As last year, my Thanksgiving-themed snippets will be coming from Chapter 19, “Happy Thanksgiving,” of the book formerly known as The Very First (which is set during 1938). The new and improved title will finally be revealed upon its release next year!

It’s now two days before Thanksgiving, and Sparky (real name Katherine), her mother, her oldest brother Gary (born Friedrich), her best friend Cinnimin, and Cinnimin’s older brother M.J. are buying food for the Smalls’ half of the joint household’s feast. They’re at a kosher candy store, where Cinni happily indulges her sweet tooth.

“Cinnimin, which marshmallow must I to buy?” Mrs. Small asked. “Are candy flavors good to cook?”

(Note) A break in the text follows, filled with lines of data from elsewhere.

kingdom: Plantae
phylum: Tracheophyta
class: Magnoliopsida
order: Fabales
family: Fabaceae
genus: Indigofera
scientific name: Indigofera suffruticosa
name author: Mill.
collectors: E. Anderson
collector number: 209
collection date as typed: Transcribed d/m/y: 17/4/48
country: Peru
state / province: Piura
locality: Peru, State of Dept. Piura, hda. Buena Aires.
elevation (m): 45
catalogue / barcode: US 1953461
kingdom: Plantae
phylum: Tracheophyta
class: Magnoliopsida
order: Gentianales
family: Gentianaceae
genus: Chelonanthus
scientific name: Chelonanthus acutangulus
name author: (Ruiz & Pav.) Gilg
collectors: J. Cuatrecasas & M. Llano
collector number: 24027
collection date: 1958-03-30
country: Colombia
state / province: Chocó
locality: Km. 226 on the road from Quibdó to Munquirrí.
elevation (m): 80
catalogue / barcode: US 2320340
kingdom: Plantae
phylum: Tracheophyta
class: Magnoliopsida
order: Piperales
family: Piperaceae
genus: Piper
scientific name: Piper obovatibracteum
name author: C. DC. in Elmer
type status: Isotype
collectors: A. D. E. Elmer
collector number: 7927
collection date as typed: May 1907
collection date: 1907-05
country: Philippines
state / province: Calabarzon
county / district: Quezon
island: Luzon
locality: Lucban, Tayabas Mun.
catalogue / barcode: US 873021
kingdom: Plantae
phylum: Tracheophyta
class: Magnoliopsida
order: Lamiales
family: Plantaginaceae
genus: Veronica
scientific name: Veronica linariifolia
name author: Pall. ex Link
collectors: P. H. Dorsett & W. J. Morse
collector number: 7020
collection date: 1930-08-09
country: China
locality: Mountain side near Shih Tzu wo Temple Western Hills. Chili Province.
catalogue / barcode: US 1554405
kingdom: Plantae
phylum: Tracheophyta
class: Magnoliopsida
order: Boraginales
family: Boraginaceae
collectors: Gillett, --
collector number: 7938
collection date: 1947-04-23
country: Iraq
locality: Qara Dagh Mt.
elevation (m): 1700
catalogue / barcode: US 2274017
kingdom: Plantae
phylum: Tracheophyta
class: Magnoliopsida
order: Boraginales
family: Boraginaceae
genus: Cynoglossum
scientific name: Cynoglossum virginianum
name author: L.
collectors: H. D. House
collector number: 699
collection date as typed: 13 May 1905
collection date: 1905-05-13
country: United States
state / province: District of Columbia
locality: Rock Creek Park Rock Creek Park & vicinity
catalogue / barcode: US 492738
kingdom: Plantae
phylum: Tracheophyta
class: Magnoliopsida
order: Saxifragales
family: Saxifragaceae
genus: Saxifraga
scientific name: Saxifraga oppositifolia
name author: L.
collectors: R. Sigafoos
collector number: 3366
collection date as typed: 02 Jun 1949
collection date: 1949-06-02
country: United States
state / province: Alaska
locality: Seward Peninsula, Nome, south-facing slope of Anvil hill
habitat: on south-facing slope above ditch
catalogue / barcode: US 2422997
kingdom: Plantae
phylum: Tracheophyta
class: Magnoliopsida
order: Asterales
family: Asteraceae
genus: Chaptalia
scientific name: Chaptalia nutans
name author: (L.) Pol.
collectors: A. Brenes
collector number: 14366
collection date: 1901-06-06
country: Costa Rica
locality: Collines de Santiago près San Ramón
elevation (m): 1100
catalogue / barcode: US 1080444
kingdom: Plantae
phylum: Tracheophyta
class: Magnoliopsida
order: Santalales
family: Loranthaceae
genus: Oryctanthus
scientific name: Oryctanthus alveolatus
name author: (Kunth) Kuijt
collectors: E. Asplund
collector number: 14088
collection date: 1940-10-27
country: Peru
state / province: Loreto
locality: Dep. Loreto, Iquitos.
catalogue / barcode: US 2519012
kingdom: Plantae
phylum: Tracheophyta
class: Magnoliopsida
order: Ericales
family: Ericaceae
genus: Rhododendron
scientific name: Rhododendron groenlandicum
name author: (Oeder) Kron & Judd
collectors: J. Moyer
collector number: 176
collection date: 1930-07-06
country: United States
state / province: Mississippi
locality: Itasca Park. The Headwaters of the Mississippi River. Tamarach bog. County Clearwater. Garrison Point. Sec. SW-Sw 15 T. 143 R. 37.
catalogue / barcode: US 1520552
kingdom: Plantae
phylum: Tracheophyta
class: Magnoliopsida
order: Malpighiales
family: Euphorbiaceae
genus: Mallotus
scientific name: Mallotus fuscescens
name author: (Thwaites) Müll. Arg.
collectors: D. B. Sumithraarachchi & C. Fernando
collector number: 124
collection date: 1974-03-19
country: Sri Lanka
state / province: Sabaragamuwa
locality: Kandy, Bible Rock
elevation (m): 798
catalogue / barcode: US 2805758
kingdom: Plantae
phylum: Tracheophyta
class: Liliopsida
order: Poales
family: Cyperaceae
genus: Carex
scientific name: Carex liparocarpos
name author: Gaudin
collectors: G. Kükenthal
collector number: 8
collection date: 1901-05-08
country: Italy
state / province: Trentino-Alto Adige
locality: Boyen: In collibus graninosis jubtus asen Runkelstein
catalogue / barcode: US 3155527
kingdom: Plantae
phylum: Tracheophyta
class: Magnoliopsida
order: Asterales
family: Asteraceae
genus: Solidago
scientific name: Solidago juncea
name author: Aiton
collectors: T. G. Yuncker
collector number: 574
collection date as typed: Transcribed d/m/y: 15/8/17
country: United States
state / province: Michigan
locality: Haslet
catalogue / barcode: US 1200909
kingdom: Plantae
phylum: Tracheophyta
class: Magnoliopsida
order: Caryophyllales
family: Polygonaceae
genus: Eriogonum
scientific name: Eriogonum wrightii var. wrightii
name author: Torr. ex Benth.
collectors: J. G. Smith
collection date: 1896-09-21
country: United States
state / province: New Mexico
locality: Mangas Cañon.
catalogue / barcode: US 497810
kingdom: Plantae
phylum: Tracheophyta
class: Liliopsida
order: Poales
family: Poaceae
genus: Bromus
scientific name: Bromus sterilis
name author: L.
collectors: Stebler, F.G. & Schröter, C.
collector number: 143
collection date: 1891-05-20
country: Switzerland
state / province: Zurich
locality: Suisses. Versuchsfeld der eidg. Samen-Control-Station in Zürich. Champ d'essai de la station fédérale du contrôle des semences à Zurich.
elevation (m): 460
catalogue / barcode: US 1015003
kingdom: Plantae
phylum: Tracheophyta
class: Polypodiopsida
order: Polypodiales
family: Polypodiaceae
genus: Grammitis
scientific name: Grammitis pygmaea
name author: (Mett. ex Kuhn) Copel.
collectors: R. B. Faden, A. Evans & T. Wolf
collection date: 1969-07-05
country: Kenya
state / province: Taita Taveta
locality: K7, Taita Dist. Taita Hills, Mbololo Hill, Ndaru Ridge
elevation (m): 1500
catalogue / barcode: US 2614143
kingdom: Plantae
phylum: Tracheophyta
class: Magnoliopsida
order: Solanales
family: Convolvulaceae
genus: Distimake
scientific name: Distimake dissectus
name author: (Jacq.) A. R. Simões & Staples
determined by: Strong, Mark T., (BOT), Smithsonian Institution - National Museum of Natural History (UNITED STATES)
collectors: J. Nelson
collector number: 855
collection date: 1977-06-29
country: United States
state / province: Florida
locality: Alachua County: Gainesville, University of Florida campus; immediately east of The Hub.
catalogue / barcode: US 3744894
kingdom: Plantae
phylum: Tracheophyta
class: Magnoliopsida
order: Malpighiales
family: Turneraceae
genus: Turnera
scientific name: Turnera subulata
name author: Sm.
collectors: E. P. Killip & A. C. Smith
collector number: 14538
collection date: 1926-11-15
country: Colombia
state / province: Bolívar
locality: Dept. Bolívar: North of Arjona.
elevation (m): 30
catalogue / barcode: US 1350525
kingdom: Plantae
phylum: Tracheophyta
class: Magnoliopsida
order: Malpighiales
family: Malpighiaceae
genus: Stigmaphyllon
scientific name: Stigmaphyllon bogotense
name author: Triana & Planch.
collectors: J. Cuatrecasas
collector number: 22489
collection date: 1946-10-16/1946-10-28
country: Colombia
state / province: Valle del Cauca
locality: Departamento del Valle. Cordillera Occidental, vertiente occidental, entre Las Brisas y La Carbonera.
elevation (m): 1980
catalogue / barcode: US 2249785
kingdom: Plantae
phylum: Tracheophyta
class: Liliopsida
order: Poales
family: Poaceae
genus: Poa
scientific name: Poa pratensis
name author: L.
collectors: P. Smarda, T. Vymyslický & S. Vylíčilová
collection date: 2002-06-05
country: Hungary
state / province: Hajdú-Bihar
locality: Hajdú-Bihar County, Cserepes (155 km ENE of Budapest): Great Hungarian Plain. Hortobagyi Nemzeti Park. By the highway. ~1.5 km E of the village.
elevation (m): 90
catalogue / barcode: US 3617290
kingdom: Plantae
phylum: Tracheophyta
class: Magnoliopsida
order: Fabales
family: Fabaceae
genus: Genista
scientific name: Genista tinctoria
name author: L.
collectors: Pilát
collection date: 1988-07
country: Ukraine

Cinni went over to the jars of marshmallows. “Plain ones are traditional, but you could probably use any flavors you wanted. They’re called candied yams for a reason. Boy, this store’s got a lot of neat flavors I never saw in any other candy store.”

Mrs. Small reached for a paper bag and scooped in marshmallows from the plain, cherry, mint, strawberry, chocolate, vanilla, orange, coconut, cranberry, and peppermint jars. Cinni hoped she’d realize she’d gotten too many, and give the extras to a very deserving recipient with an insatiable sweet tooth and a secret stash of candy under her bed.

Cinni’s several bags of assorted candies and sweets came to two dollars, while Mrs. Small’s marshmallows only rang up at fifty cents. The clandestine sweets in M.J.’s bag looked to cost about the same as Cinni’s, judging from the shape and size of the bulge.